Мелькают-взвиваются странички романа, звенят бубенцы на шутовских колпачках, набирает силу дьявольский карнавал, очередной скифский праздник в шалой столице. В вихре этом действительно уже не разобрать, жизненные ли события достоверно заносятся автором на бумагу или романный сюжет движет биографию героя. И коллизия книги, в конце концов, сводится к вопросу: кем страшнее будет оказаться автору в финале — несостоятельным другом, мужем и отцом, презирающим самого себя человеком или недовоплощенным героем, упустившим уникально выпавший ему шанс быть. И в какой мере реализация в одном из этих качеств угрожает существованию другого?

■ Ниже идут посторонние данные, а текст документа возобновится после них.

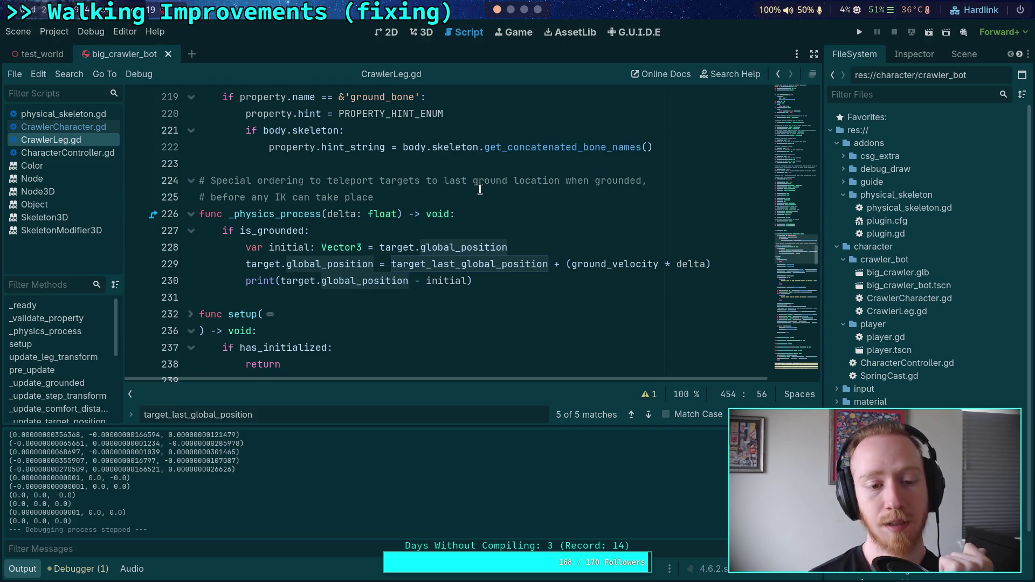
- Fold func setup( in CrawlerLeg.gd and scroll to the target_last_global_position update in _update_target_position
scroll(509, 189, down, 3)
click(191, 184)
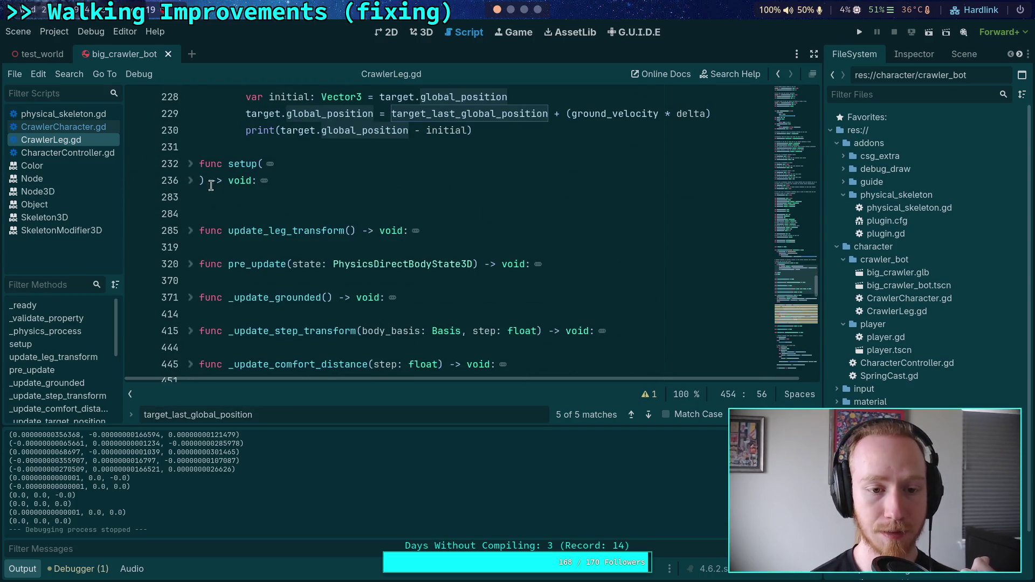
scroll(219, 242, down, 1)
scroll(219, 242, down, 4)
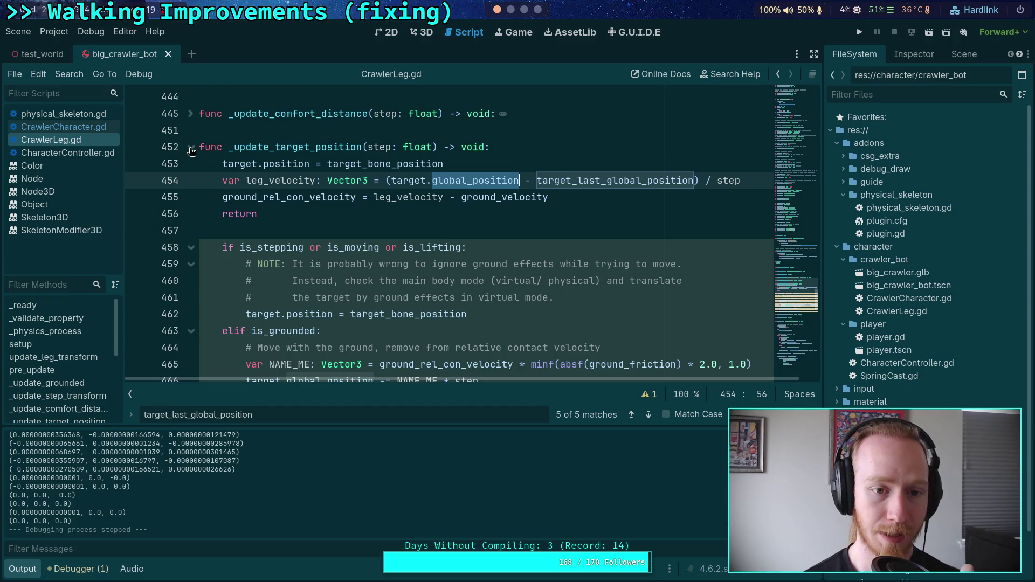
scroll(191, 151, down, 15)
scroll(366, 259, down, 4)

Таков снегиревский «Роман-донос» — книга плоть от плоти нашего, так и не канувшего в прошлое советского мира-перевертыша. Мира, в котором нескольких дней «лечения» возроптавшего человека аминазином достаточно, чтобы его деморализовать и вырвать у него подпись под документом, изобличающим вчерашних друзей. Мира, в котором удачно сказанное слово обеспечивает биографию, создает репутацию, сулит пусть крохотную известность на Западе и исподтишка готовит завтрашний сюжет нашей бессовестно литературной жизни. Да и зачем, право, автору этого романа в компании с одним пушкиноподобным киевским литературоведом нужно было импровизировать, как о том поведано в «Доносе», на тему о победивших декабристах и установленной ими новой диктатуре? Ведь как могло все обернуться, не будь вчерашние солженицынцы переселены в Париж или Вермонт, напичканы аминазином, задушены доносами и упрятаны в психушки? В какие импровизации сегодняшнего дня попали бы героически уцелевшие в карнавальной пляске 70-х лидеры духовного сопротивления той эпохи? И какое все-таки у нас тысячелетье на дворе?


«Роман-донос» повествует о не таком уж и далеком прошлом. Но, кажется, что ниточка от него все еще тянется к нашему счастливому настоящему. Словом, в то самое перфектное время, которое нам так трудно дается.